__Task objective__: Copy each line from the entries that the word "lines" appears in.

##### Input records #####

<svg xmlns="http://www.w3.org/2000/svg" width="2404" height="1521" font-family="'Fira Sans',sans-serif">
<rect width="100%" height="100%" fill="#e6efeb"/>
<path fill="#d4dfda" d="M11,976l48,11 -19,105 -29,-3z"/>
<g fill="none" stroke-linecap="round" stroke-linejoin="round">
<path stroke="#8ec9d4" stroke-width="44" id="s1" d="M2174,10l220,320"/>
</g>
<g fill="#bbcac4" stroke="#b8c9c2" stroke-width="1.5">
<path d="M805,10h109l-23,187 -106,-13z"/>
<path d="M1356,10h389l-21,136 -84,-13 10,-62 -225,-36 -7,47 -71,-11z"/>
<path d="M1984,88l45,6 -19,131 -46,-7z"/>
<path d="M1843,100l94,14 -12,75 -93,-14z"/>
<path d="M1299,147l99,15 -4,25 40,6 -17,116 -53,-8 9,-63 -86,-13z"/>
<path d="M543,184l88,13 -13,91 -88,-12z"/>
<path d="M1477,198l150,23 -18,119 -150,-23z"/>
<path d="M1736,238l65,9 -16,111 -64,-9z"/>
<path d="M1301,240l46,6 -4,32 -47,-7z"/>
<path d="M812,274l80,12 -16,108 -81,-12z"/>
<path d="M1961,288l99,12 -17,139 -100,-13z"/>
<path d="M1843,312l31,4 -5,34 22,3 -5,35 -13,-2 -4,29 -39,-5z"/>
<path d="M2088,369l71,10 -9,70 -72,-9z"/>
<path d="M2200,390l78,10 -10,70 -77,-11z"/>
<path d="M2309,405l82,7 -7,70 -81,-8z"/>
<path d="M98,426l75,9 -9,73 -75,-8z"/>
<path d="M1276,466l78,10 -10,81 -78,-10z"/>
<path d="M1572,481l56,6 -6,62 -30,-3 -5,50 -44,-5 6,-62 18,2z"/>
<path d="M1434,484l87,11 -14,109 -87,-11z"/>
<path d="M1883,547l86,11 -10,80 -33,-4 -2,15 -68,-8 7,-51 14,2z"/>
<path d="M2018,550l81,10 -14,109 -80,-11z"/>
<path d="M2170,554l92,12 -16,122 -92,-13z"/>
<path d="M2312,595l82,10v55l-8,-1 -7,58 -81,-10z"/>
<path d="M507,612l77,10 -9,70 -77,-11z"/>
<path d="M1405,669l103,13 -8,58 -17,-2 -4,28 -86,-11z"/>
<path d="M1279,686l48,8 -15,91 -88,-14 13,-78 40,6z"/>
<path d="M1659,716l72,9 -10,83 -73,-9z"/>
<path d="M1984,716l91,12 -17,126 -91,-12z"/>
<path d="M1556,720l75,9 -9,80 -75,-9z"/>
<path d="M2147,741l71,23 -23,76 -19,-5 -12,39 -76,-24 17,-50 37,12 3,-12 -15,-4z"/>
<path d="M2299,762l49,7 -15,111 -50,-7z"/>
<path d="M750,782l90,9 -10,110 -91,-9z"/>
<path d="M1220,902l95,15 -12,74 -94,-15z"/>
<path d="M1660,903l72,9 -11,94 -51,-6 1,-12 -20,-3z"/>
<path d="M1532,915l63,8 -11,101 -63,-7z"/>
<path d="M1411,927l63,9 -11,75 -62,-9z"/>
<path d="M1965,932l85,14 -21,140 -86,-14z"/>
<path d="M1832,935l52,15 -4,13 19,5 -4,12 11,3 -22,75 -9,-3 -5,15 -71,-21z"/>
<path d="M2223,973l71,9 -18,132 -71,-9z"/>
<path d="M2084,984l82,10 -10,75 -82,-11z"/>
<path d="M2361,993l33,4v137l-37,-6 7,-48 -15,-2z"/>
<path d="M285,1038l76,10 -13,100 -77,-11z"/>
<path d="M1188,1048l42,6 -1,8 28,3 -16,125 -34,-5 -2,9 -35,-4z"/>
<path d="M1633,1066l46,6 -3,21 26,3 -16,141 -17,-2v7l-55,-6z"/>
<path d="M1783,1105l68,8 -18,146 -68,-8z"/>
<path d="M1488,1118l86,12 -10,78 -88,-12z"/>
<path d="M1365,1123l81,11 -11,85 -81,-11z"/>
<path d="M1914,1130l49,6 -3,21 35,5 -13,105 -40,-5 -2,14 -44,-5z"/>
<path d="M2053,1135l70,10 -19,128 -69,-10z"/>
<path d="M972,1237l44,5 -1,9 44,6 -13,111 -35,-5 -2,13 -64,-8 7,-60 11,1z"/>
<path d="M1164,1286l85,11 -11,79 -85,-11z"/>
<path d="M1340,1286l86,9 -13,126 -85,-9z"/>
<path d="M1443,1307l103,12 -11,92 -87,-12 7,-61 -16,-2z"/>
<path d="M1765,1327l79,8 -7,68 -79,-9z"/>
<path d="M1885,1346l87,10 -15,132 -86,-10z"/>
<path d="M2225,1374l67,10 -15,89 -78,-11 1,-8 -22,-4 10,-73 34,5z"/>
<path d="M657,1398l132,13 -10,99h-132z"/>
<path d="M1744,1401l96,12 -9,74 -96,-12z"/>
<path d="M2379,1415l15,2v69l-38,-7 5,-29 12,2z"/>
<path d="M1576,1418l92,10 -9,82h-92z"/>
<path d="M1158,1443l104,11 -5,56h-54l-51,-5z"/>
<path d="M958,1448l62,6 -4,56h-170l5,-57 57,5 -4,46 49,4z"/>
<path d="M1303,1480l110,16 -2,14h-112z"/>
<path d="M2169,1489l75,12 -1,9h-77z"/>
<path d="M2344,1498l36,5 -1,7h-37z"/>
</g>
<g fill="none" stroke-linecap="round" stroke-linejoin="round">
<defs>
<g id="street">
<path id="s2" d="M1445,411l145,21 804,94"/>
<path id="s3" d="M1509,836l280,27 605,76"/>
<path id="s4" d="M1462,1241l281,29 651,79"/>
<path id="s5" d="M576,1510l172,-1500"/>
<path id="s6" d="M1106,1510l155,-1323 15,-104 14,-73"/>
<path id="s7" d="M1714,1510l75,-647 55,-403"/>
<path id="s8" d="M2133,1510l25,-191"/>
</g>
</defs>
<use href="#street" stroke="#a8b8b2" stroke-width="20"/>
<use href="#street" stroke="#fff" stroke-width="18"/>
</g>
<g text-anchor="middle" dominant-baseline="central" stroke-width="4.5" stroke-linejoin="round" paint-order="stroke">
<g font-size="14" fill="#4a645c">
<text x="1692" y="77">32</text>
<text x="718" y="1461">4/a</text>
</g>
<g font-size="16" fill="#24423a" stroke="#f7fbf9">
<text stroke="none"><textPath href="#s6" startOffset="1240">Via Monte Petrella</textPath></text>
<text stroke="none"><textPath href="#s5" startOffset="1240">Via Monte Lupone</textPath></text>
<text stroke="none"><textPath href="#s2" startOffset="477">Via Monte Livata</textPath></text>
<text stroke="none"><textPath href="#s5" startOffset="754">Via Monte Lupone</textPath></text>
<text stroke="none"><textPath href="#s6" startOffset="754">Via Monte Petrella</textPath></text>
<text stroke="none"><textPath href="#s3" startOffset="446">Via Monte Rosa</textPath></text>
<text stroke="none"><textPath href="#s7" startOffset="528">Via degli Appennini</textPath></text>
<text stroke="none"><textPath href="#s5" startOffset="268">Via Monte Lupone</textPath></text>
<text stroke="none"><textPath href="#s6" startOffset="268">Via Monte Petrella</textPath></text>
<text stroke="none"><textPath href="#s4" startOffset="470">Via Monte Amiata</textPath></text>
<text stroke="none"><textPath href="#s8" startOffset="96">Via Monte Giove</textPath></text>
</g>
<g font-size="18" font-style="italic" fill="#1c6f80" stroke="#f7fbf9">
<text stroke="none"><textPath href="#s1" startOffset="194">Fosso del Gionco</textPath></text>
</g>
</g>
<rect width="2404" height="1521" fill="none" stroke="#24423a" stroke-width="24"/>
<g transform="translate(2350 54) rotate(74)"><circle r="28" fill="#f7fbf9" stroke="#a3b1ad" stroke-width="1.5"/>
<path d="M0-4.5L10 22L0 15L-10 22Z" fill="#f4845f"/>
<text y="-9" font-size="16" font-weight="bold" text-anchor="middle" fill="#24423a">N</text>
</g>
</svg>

#####
##### Input records #####

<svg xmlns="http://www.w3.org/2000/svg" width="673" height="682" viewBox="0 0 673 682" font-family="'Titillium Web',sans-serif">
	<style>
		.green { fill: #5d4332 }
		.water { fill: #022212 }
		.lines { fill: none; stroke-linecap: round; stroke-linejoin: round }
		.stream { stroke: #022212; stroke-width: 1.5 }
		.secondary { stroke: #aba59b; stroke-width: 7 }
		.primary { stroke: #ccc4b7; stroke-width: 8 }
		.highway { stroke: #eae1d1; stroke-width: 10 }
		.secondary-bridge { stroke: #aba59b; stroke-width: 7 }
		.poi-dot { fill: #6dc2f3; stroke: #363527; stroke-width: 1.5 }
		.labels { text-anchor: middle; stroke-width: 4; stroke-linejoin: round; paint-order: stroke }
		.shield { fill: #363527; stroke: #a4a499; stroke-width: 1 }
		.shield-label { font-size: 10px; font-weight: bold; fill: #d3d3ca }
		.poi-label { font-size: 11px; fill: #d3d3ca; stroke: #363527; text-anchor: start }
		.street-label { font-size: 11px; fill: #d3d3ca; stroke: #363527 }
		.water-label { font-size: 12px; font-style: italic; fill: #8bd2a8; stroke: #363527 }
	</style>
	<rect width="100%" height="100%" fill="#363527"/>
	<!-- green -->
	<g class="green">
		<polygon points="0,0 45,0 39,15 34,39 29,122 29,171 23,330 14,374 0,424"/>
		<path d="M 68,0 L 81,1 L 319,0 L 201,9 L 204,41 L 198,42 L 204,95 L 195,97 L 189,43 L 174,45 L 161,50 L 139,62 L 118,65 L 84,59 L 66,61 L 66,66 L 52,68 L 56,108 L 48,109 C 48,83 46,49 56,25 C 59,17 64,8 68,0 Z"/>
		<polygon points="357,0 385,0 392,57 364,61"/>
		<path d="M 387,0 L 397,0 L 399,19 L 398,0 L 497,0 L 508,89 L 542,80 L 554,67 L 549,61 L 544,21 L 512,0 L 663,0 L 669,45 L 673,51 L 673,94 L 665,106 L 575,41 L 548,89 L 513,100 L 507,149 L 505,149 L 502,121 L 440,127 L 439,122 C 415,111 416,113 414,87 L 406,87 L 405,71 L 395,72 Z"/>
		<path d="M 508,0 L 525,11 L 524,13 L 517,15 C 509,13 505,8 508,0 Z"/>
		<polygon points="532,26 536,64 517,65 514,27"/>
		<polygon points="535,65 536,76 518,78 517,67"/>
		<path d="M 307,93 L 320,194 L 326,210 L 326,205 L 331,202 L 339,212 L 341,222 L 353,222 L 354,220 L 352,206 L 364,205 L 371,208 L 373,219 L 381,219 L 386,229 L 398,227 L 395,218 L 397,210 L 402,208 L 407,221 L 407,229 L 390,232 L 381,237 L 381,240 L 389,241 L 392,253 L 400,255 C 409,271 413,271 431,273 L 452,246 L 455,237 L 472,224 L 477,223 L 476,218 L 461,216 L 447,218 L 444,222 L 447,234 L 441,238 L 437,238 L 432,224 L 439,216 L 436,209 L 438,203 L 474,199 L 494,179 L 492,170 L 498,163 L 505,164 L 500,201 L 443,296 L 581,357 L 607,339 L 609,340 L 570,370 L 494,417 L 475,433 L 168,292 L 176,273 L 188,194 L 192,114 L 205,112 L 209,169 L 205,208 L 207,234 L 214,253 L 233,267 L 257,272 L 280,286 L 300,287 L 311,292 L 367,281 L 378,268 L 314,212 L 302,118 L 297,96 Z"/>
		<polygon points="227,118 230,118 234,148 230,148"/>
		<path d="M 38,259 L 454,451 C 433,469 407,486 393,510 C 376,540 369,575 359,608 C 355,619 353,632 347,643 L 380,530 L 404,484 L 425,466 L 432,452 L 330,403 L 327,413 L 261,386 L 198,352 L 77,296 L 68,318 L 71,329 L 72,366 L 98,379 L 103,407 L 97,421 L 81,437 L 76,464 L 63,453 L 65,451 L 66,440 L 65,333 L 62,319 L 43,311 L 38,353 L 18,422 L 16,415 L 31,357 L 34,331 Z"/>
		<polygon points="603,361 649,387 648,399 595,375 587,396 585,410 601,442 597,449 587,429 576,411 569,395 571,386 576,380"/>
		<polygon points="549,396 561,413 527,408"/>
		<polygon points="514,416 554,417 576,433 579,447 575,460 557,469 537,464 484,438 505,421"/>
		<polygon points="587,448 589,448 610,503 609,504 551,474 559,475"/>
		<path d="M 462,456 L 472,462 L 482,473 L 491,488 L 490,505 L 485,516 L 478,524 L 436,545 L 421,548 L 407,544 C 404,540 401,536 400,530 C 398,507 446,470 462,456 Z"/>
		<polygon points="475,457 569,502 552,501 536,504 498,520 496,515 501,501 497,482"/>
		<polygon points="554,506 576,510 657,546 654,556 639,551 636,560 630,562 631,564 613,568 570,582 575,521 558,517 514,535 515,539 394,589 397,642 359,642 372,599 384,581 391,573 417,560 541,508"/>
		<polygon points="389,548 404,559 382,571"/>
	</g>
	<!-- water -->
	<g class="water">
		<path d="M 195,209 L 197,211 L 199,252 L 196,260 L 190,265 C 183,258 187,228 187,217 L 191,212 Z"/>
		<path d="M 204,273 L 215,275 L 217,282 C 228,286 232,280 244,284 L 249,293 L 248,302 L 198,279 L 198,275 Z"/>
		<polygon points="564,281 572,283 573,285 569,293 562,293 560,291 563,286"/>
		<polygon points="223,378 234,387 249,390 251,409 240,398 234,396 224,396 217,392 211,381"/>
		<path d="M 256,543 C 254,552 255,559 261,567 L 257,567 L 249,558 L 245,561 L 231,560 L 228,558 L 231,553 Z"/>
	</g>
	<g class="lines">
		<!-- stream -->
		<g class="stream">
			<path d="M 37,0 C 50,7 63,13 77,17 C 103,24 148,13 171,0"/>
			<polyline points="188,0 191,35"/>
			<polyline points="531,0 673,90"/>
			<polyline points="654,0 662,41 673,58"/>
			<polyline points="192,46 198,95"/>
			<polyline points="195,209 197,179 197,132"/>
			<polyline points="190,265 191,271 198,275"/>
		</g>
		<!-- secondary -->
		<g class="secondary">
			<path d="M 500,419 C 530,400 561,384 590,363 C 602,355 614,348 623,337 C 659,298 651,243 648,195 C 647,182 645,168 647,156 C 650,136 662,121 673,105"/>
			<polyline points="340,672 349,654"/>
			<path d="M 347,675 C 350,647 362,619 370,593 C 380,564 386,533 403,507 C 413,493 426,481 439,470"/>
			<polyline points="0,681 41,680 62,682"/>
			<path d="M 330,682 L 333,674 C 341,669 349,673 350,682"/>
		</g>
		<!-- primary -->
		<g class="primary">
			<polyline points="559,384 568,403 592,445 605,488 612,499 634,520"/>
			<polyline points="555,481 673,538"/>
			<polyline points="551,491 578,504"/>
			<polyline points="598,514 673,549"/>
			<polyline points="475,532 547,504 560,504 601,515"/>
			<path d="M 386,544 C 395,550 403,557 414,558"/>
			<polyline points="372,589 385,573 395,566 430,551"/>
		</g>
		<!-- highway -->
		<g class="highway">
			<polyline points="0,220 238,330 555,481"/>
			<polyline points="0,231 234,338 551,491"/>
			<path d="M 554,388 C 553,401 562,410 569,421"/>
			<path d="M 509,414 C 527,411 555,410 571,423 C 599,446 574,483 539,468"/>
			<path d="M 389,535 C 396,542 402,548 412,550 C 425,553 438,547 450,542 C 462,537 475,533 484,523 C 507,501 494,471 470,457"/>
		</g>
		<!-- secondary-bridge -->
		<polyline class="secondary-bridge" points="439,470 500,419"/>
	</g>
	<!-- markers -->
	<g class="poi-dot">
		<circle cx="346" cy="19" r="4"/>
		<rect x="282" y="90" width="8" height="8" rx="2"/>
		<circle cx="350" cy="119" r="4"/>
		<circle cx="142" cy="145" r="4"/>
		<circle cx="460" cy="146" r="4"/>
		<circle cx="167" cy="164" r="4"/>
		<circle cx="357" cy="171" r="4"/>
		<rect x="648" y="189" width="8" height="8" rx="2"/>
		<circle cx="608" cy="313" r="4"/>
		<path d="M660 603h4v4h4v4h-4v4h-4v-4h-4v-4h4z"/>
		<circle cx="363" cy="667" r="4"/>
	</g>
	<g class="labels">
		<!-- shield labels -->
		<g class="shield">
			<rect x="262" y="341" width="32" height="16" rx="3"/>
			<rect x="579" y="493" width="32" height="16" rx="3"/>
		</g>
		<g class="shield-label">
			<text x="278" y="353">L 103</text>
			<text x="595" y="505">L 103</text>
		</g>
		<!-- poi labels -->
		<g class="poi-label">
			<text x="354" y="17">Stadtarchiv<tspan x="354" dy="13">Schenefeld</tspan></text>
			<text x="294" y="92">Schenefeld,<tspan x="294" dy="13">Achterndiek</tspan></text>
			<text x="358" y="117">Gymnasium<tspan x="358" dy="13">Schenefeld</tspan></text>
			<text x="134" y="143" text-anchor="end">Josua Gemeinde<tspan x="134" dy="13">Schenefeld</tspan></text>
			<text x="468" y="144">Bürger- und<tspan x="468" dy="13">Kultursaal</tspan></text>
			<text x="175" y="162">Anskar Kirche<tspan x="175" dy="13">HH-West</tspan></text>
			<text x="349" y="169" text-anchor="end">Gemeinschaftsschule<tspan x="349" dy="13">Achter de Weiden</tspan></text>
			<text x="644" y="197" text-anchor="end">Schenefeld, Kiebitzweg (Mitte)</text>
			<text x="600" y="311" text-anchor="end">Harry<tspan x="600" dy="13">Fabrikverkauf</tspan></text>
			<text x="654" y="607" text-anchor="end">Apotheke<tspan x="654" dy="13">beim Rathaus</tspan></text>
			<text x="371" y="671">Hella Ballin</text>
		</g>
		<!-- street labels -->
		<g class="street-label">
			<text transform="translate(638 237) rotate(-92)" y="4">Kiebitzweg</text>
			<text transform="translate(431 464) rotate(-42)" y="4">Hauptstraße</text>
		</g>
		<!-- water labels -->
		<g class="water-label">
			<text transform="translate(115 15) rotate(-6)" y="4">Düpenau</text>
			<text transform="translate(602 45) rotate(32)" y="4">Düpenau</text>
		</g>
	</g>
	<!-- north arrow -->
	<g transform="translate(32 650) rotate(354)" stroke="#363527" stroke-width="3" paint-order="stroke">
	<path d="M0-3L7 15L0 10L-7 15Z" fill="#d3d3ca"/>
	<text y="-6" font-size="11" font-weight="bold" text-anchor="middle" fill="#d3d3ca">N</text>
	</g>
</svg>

#####

__Solution for this problem__:
		.lines { fill: none; stroke-linecap: round; stroke-linejoin: round }
	<g class="lines">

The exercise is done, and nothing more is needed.